Of course, there’s more. But five minutes revealed those truths.

These prompts led me to continue writing and here’s what landed on the page: I am reaching back in time for my cousin Diane who was killed by a motorist on November 20, 2025 while running Portland’s Bayside Trail. I am holding onto her and our past decades together. The regret lingers of not calling her recently to plan a walk. We loved walking together, being in nature, moving, chuckling, chatting about kids, grandkids, and silly stuff. In 2000, we met most mornings to fly our feet over many Portland Trails, to move fast, to talk fast, to get-up-and-go. I am grasping at memories of how we pounded pavement, walked on bike paths, hiked high enough on Maine trails to see the New Hampshire mountains.

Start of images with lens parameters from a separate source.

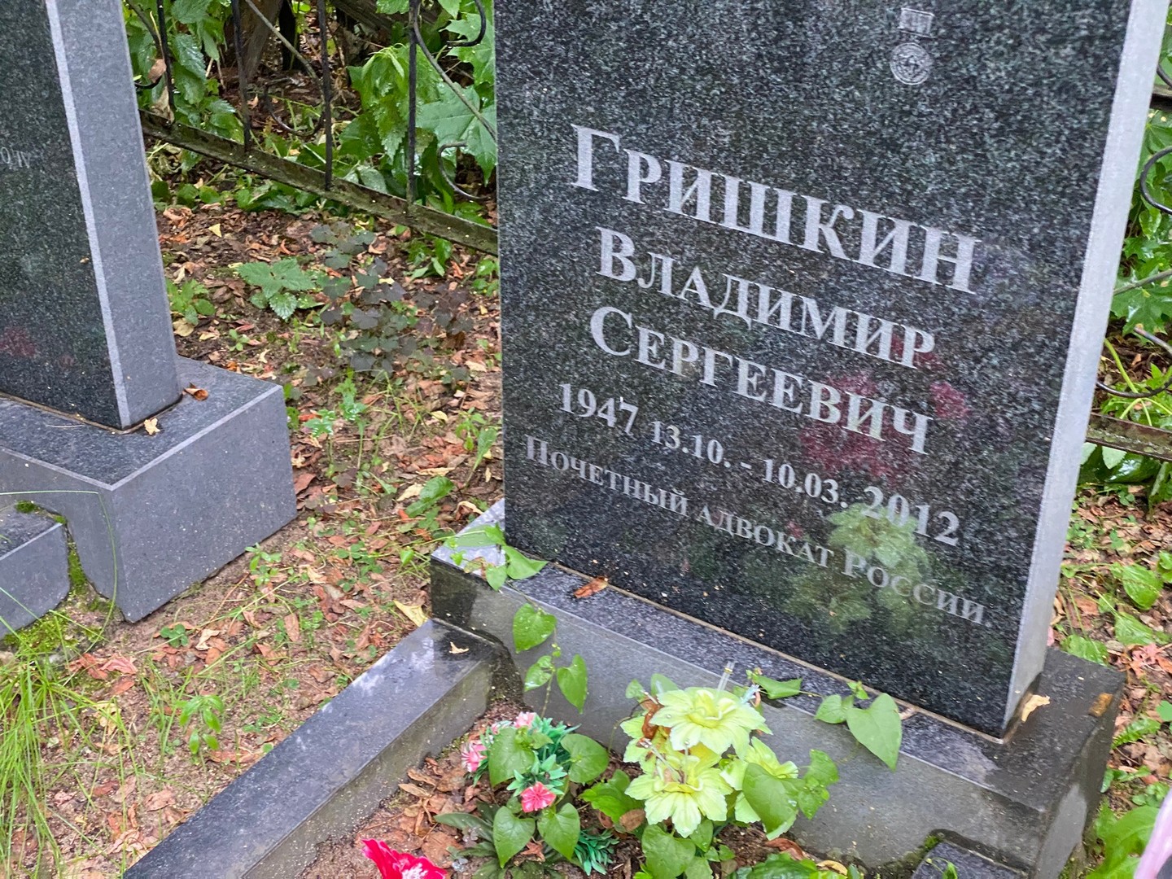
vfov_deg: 28.0
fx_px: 1761
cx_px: 586
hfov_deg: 36.8
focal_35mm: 52
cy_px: 440
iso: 320
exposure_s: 1/60
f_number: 2
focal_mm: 6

How our sneakers wore out quickly from how hard they hit grass and tar and dirt. 

I leaned on her for what I thought might be stupid questions, like what-do-I-do-with-this-plant, given my lack of green thumb. One day I emailed her a gardening inquiry. She wrote me this answer (with a photo): “Hi Sue, Here’s the stuff. The box I have here is by Ortho. ‘Makes the soil more acid for growing acid-loving plants—azalea, camellia and rhododendrons, etc. Turns hydrangeas from pink to blue.’”

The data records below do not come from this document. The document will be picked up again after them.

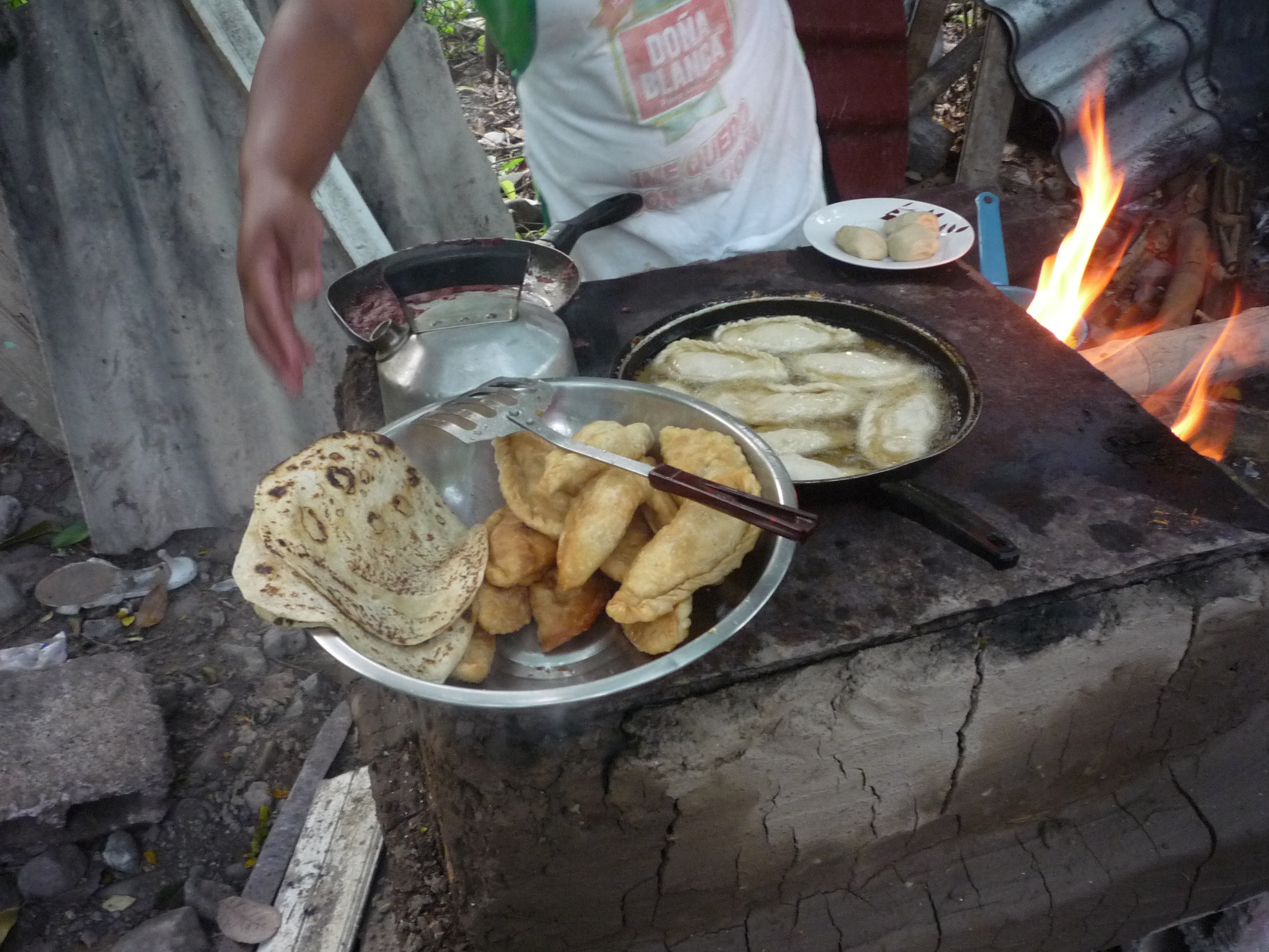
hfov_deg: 55.3
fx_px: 1210
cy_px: 477
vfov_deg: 43.0
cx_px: 653
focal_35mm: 33
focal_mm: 5.2
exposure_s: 1/30
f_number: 3.3
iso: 320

We often joked about our waning ability to remember.  So, she ended with, “I remembered!”  

Today as past memories invaded my brain, I noticed that, of course, there’s more.

And I noticed that I time-travel not only to the past but also to the future I want with her, a future that does not exist. 

What happened to present moment attention?

And then her funeral. And then the family gathering at the sacred St. Hyacinth’s quiet cemetery, Westbrook, Maine. Westbrook, where my mother and her three siblings were born and raised. Westbrook, where my grandfather and uncle owned and operated a clothing store on Main St. where I bought my clothes and laughed and hung out with relatives. Westbrook holds the past for me. 

And here, now, at the graveyard, December 6, 2025, 28 degrees, the cold bites our skin as our warm hearts huddle together. A new snow covers the hill we need to climb to arrive at Diane’s gravesite. We plant slow, icy footsteps. Cousins around me sob, “NO! no, no.” I stand to the left of this older one as he hugs my shoulder, and to the right of that younger one, who embraces her ten-year-old son and strokes his short dark hair. 

Even in the crowd’s respectful hush, I want to talk, to Diane, mostly. But here we are, loved ones, you might say, presencing ourselves now, in this moment. We orient ourselves right here, with the scent of evergreen from the bush Diane’s green thumb planted recently at her husband’s, and now her, grave. We inhale crisp air and exhale, seeing our breath. I am struck by how togetherness matters as we share time, breathing as one, tasting snowflakes, hearing each other’s sniffles. There is expansive space here. We could spread out, but we move in close. In the distances between headstones, we stand still, solemn, steady, solid, sad. We feel both the emptiness of the gaping hole in our souls left by Diane and the fullness of sorrow. Chosen by her daughter and two sisters, a silver bird-shaped urn for her ashes sits on a small makeshift table and glints in the sun. She loved birds and beautiful flowers, and both now cover the deep blue cover on that table. The brown branches of the deciduous trees are dry, unlike our eyes. We feel the collective joy of connection and how that joy co-exists with our shared pain. Buried beneath me lie my ancestors. Their strengths enter me, right here, right now, and my grieving body stands a little taller, breathes a little deeper, feels a little more grounded. Mother, father, aunts, uncle and grandparents, seem to be here, now. Hands in prayer position, I bow to this place, to my lineage, and to my roots, as I read their French-Canadian family names on their headstones. Albert, Lebel, Gagnon. Rocheleau. We pray to say good-bye to Diane. I feel rooted and focused for the first time in this traumatic week with its sense of groundlessness. Here, now holding both grief and gratitude. Here now, feeling love. 

What I want us to know is that re-minding ourselves of our belonging and our bonds to people and places can help us embrace the past and usher us into presence. My weight now yields to gravity, the earth seems to rise to meet my boots and my feet kiss this holy ground.